Tuesday, October 11, 2011

On Hamann

In his book Three Critics of the Enlightenment, Isaiah Berlin describes Hamann as

The most passionate, consistent, extreme and implacable enemy of the Enlightenment and, in particular, of all forms of rationalism of his time (he lived and died in the eighteenth century) was Johann Georg Hamann. His influence, direct and indirect, upon the romantic revolt against universalism and scientific method in any guise was considerable and perhaps crucial. (p. 255)

 I came across Hamann as I was reading Berlin's other book The Roots of Romanticism and Hamann struck me as an interesting character and I was amazed by the number of people he inspired such as Goethe, Schelling, Kant, Hegel, Humboldt. Berlin describes Hamann

He hated his century with an almost pathological hatred, and attacked what was most characteristic in it with an unparalleled sharpness and strength. He was the first writer in modern days to denounce the Enlightenment and all its works, and not merely this or that error or crime of the new culture, as for instance Rousseau, even at his most violent, does—for Rousseau shares more presuppositions with the Encyclopedists than he denies, and any case conceals his inconsistencies beneath a torrent of marvelous rhetoric. Hamann rose in revolt against the entire structure of science, reason, analysis—its virtues even more than its vices. He thought the basis of it altogether false and its conclusions a blasphemy against the nature of man and his creator…(p. 272)
There is no point outside the universe at which one can place oneself, from which the universe can be judged, condemned, justified, explained, proved. (p. 285)
 It is obvious that Hamann influenced Herder about universalism. I wonder if universal and particular can be reconciled somehow since I do not think only one of them is enough for understanding anything. Something to think about. (I remember Frederick Erickson's statement on this (from Qualitative Methods in Research on Teaching in Handbook of Research on Teaching (3rd ed.)
The task of the analyst is to uncover the different layers of universality and particularity that are confronted in the specific case at hand—what is broadly universal, what generalizes to other similar situations, what is unique to the given instance. (p. 130)
back to Hamann
Universalism is an idle craving, an attempt to reduce the rich variety of the universe to a bleak uniformity, which is itself a form of not facing reality, attempting to imprison it in some prefabricated favorite logical envelope—an insult to creation and a piece of foolish and unpardonable presumption on the part of those who try to do so. (p. 286)
Here comes a quote that made me think. I think my favorite part is the last part on communication and how people are mirrors of one another. That's a nice way to put it. This quote reminded me of I and non-I distinction in Fichte and the role of communication in Herder. But more on them later.
To be a man was to understand in some degree what one’s goal on earth was—this one understood only by understanding oneself, which one could do only in that human intercourse in which men were mirrors of one another, in which by understanding others—by communication—and by being understood by them. (p. 294)

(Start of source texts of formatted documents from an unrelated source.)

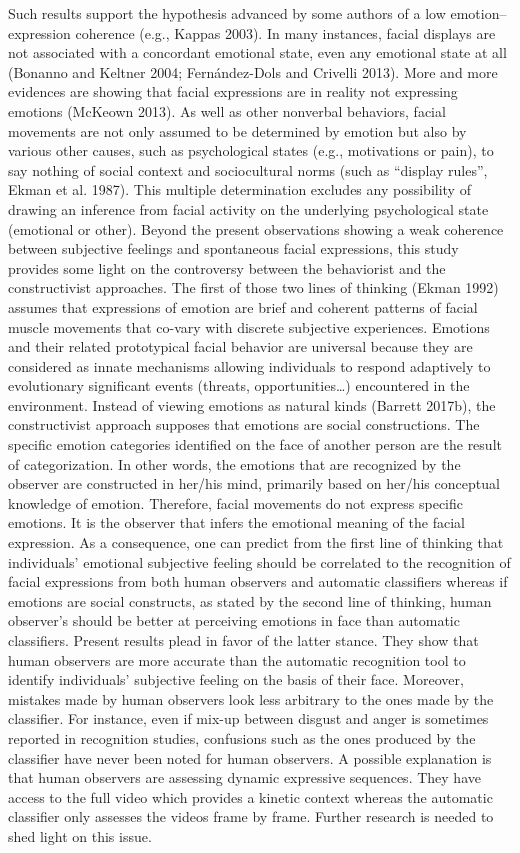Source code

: \documentclass[conference,final,]{IEEEtran}
\begin{document}
Such results support the hypothesis advanced by some authors of a low
emotion--expression coherence (e.g., Kappas 2003). In many instances,
facial displays are not associated with a concordant emotional state,
even any emotional state at all (Bonanno and Keltner 2004;
Fernández-Dols and Crivelli 2013). More and more evidences are showing
that facial expressions are in reality not expressing emotions (McKeown
2013). As well as other nonverbal behaviors, facial movements are not
only assumed to be determined by emotion but also by various other
causes, such as psychological states (e.g., \nolinebreak motivations or
pain), to say nothing of social context and sociocultural norms (such as
``display rules'', Ekman et al. 1987). This multiple determination
excludes any possibility of drawing an inference from facial activity on
the underlying psychological state (emotional or other). Beyond the
present observations showing a weak coherence between subjective
feelings and spontaneous facial expressions, this study provides some
light on the controversy between the behaviorist and the constructivist
approaches. The first of those two lines of thinking (Ekman 1992)
assumes that expressions of emotion are brief and coherent patterns of
facial muscle movements that co-vary with discrete subjective
experiences. Emotions and their related prototypical facial behavior are
universal because they are considered as innate mechanisms allowing
individuals to respond adaptively to evolutionary significant events
(threats, opportunities\ldots{}) encountered in the environment. Instead
of viewing emotions as natural kinds (Barrett 2017b), the constructivist
approach supposes that emotions are social constructions. The specific
emotion categories identified on the face of another person are the
result of categorization. In other words, the emotions that are
recognized by the observer are constructed in her/his mind, primarily
based on her/his conceptual knowledge of emotion. Therefore, facial
movements do not express specific emotions. It is the observer that
infers the emotional meaning of the facial expression. As a consequence,
one can predict from the first line of thinking that individuals'
emotional subjective feeling should be correlated to the recognition of
facial expressions from both human observers and automatic classifiers
whereas if emotions are social constructs, as stated by the second line
of thinking, human observer's should be better at perceiving emotions in
face than automatic classifiers. Present results plead in favor of the
latter stance. They show that human observers are more accurate than the
automatic recognition tool to identify individuals' subjective feeling
on the basis of their face. Moreover, mistakes made by human observers
look less arbitrary to the ones made by the classifier. For instance,
even if mix-up between disgust and anger is sometimes reported in
recognition studies, confusions such as the ones produced by the
classifier have never been noted for human observers. A possible
explanation is that human observers are assessing dynamic expressive
sequences. They have access to the full video which provides a kinetic
context whereas the automatic classifier only assesses the videos frame
by frame. Further research is needed to shed light on this issue.
\end{document}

Philosophy claims to be the explanation of life, but ‘life is action’. Not a static thing to be analyzed like a botanist’s specimen. An action cannot be described in the categories provided by the Cartesians, or even the Lockeans and Leibnizians, for all their talk of movement and change. The task of true philosophy is to explain life in all its contradictions, with all its peculiarities; not to smooth it out or substitute for it ‘castles in the air’—harmonious, tidy, beautiful, and false. (p. 301-302)

Wow, this description above is so similar to Nietzsche's  in On Truth and Lying in a Non-moral Sense as he describes how we fool ourselves. I will try to find that quote later. Back to Hamann now

Discoveries cannot inspire poetry as mythology has done. For this there must be a reason (p. 303)
And finally some quotes on language

Language is what we think with, not translate into: the meaning of the notion of ‘language’ is symbol-using. (p. 316)
There is no non-symbolic thought or knowledge (p. 319)
But the essence of symbolism is communication: communication between me and others or me and God, which is of essence of being human at all (p. 321)
Quite an interesting guy, don't you think?